I have always been drawn to the unique, the different, the odd, the misfits and the eccentrics of the world. I have tried to distance myself from the popular and “normal.” By any standard I am most certainly weird. I have always been intrigued with the hippies of my parents’ generation. Not because of the drugs or the free love but because of what I perceived as freedom. It was this bucking of the system that drew me in. I have glamourized them in my imagination. I saw them as rejecting of worldly things like money, status, and career. I viewed them as living simply. They seemed to value the deeper truths of, people, love, the earth, animals, and life. Add to this the fact that my parents loathed everything they stood for. In my own rebellion and innocence, I focused solely on an altruistic version of them if not a realistic one.

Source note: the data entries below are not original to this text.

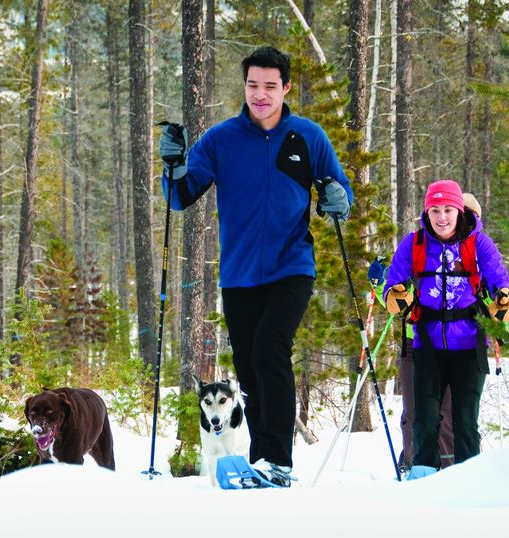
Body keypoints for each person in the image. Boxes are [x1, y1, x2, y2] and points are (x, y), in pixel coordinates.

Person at [158, 46, 353, 487]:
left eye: (270, 86)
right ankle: (262, 459)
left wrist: (339, 198)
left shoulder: (307, 136)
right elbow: (180, 197)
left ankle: (278, 461)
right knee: (248, 369)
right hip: (240, 274)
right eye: (252, 85)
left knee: (270, 348)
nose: (260, 95)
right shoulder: (222, 139)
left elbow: (338, 190)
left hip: (292, 266)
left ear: (286, 87)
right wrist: (171, 167)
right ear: (243, 87)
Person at [382, 179, 509, 479]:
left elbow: (497, 274)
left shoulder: (479, 243)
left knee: (466, 421)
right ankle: (422, 479)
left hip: (469, 345)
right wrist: (396, 295)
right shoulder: (413, 244)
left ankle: (469, 481)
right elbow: (395, 281)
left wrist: (504, 295)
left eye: (448, 210)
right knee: (424, 419)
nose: (442, 217)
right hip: (426, 345)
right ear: (426, 212)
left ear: (459, 211)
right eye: (435, 210)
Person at [367, 257, 454, 473]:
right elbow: (395, 303)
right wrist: (379, 284)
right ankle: (410, 463)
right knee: (413, 410)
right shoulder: (415, 258)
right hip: (413, 344)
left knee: (445, 412)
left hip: (449, 344)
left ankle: (448, 466)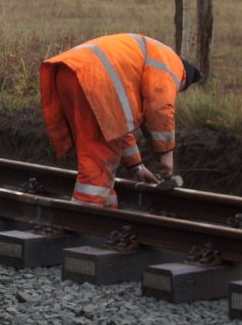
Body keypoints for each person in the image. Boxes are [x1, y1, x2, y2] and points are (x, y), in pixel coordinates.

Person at [40, 32, 203, 208]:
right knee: (99, 158)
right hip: (95, 81)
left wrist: (137, 166)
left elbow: (117, 127)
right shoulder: (171, 65)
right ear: (184, 79)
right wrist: (166, 155)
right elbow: (160, 107)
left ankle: (106, 214)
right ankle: (80, 218)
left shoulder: (148, 53)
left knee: (98, 150)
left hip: (68, 72)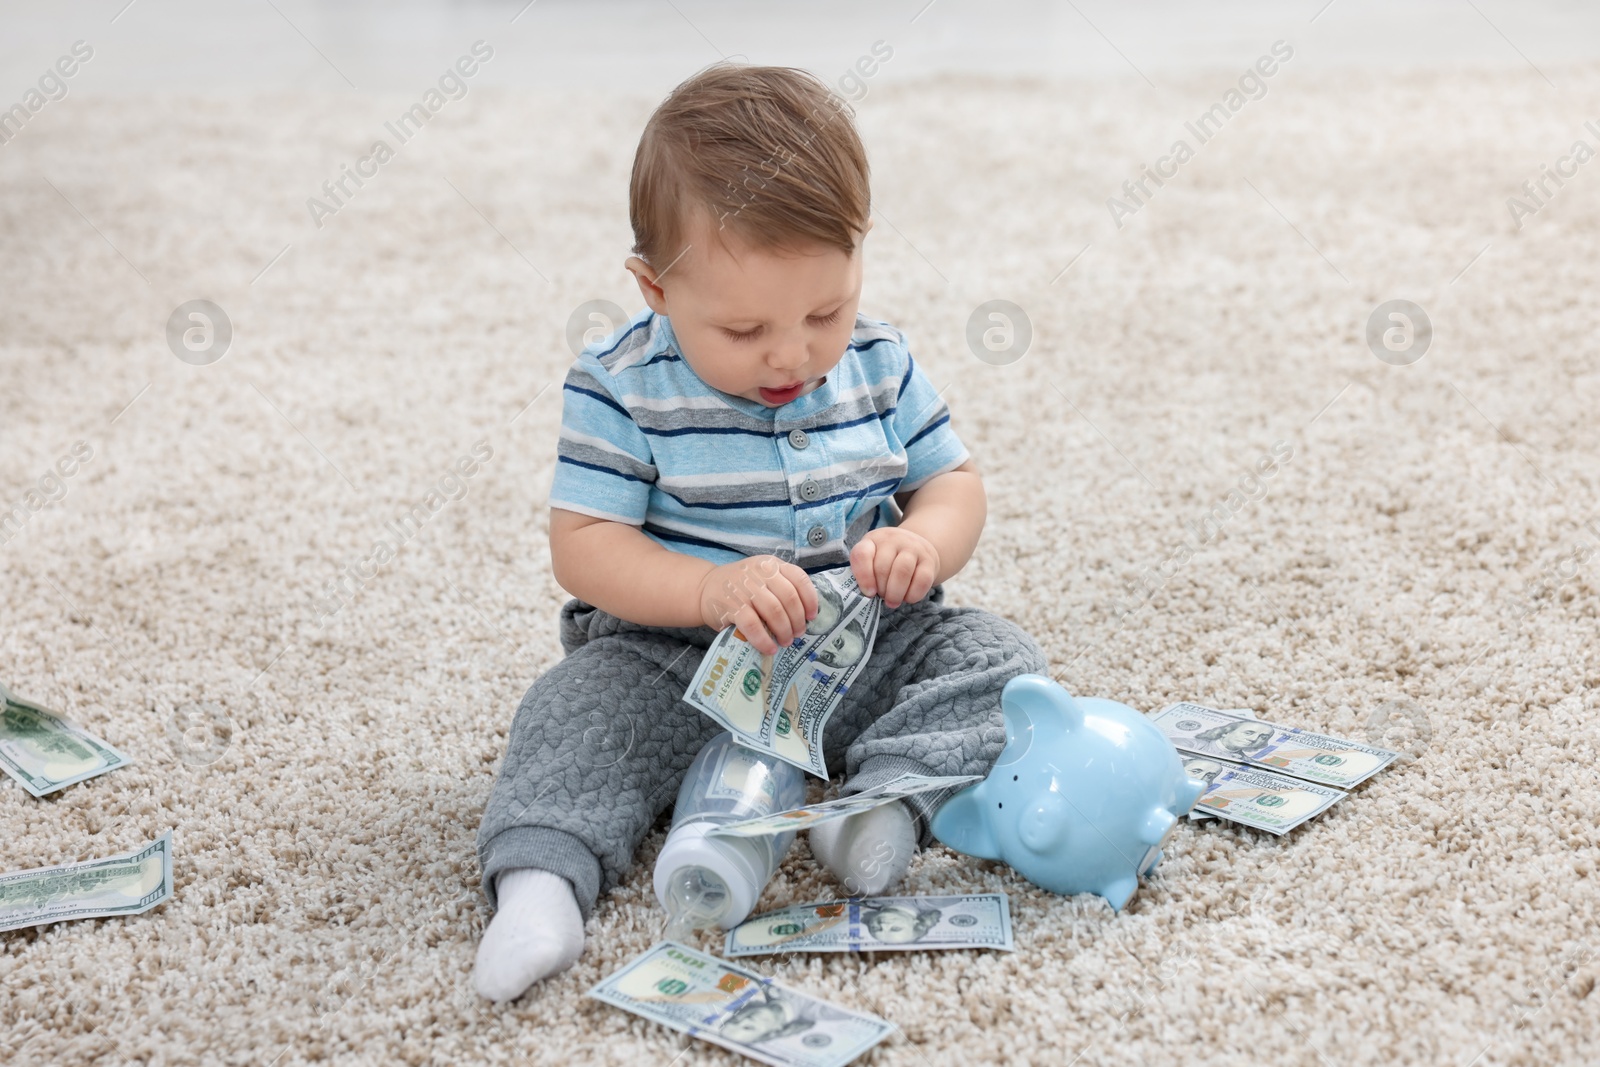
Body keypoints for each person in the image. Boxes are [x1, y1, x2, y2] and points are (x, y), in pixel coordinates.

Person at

At a church camp I attended in Junior High a traveling theatre troop preformed “Godspell” one evening for us. I was enamored with this hippie version of Jesus. I was hooked. That was when I knew I wanted to live my life for this long-haired God/man who came to love people. I wanted to be radical like him in my love for others. I wanted to change the world. I wanted to care for those who God cared for. I wanted to show people their worth.
What happened to the Godspell Jesus? When did he get replaced with the Caucasian, rules, beliefs, separate from the world Jesus? When did the church move from welcoming to excluding?
As I moved into early adulthood, marriage, and motherhood I eventually got tired of being different. I got tired of marching to my own drum. I gave in to “normal.” I lost a bit of myself. In college, I had studied social work, which in many ways connected me with that part of me that wanted to make the world a better place.
I have always been very interested in “saving the planet.” It has long been my belief that Christians should be leading the effort to care for the world that God created. Toward this end in my young motherhood, I used cloth diapers, I made my own baby food. I even made my own baby wipes. I took scrap fabric and made cloth napkins that I washed and ironed weekly. I shopped at health food stores and made as many natural things as I could. I recycled before it was really a thing and while it was still inconvenient at best. I read to my children, took them to the library, and taught them about Jesus.
I encouraged my children to make their own fun. We made our own playdough, bubbles, sidewalk chalk and games. My grandmother’s Hoosier cabinet became “Creation Station” full of art supplies that were available at a whim to turn ideas into reality. We had very little money as I was home full time for 12 years, but I scrimped and cut coupons and we enjoyed ourselves. My husband is very handy and creative, and he and the children had their own projects and activities. We tent camped as a way of traveling and vacationing. I wanted my children to appreciate the little things.
This way of living felt real to me. It connected me to the Godspell Jesus. It grounded me. As my children grew and got involved in activities and we moved to a Church in a more affluent community, I found my Godspell Jesus was being replaced with a more suburban, conservative, let’s take care of our own Jesus.
Now that my children are all grown and living their own lives, I am finding myself longing once again for the Godspell Jesus of my youth. I find I have grown weary with his replacement. I still desire being a part of the movement to make the world a better place. I am yearning for the radical faith of my adolescence. I ache for a faith that is real and meaningful, caring, and helpful. I have let go of the need to judge, to label, to shame, scare and control.
I am thinking of buying a Volkswagen van and painting it with bright colors as I search for what is new and yet not new at all. For now, I will keep loving and caring for the people who find their way into my counseling practice. Making the world a better place one valuable person at a time.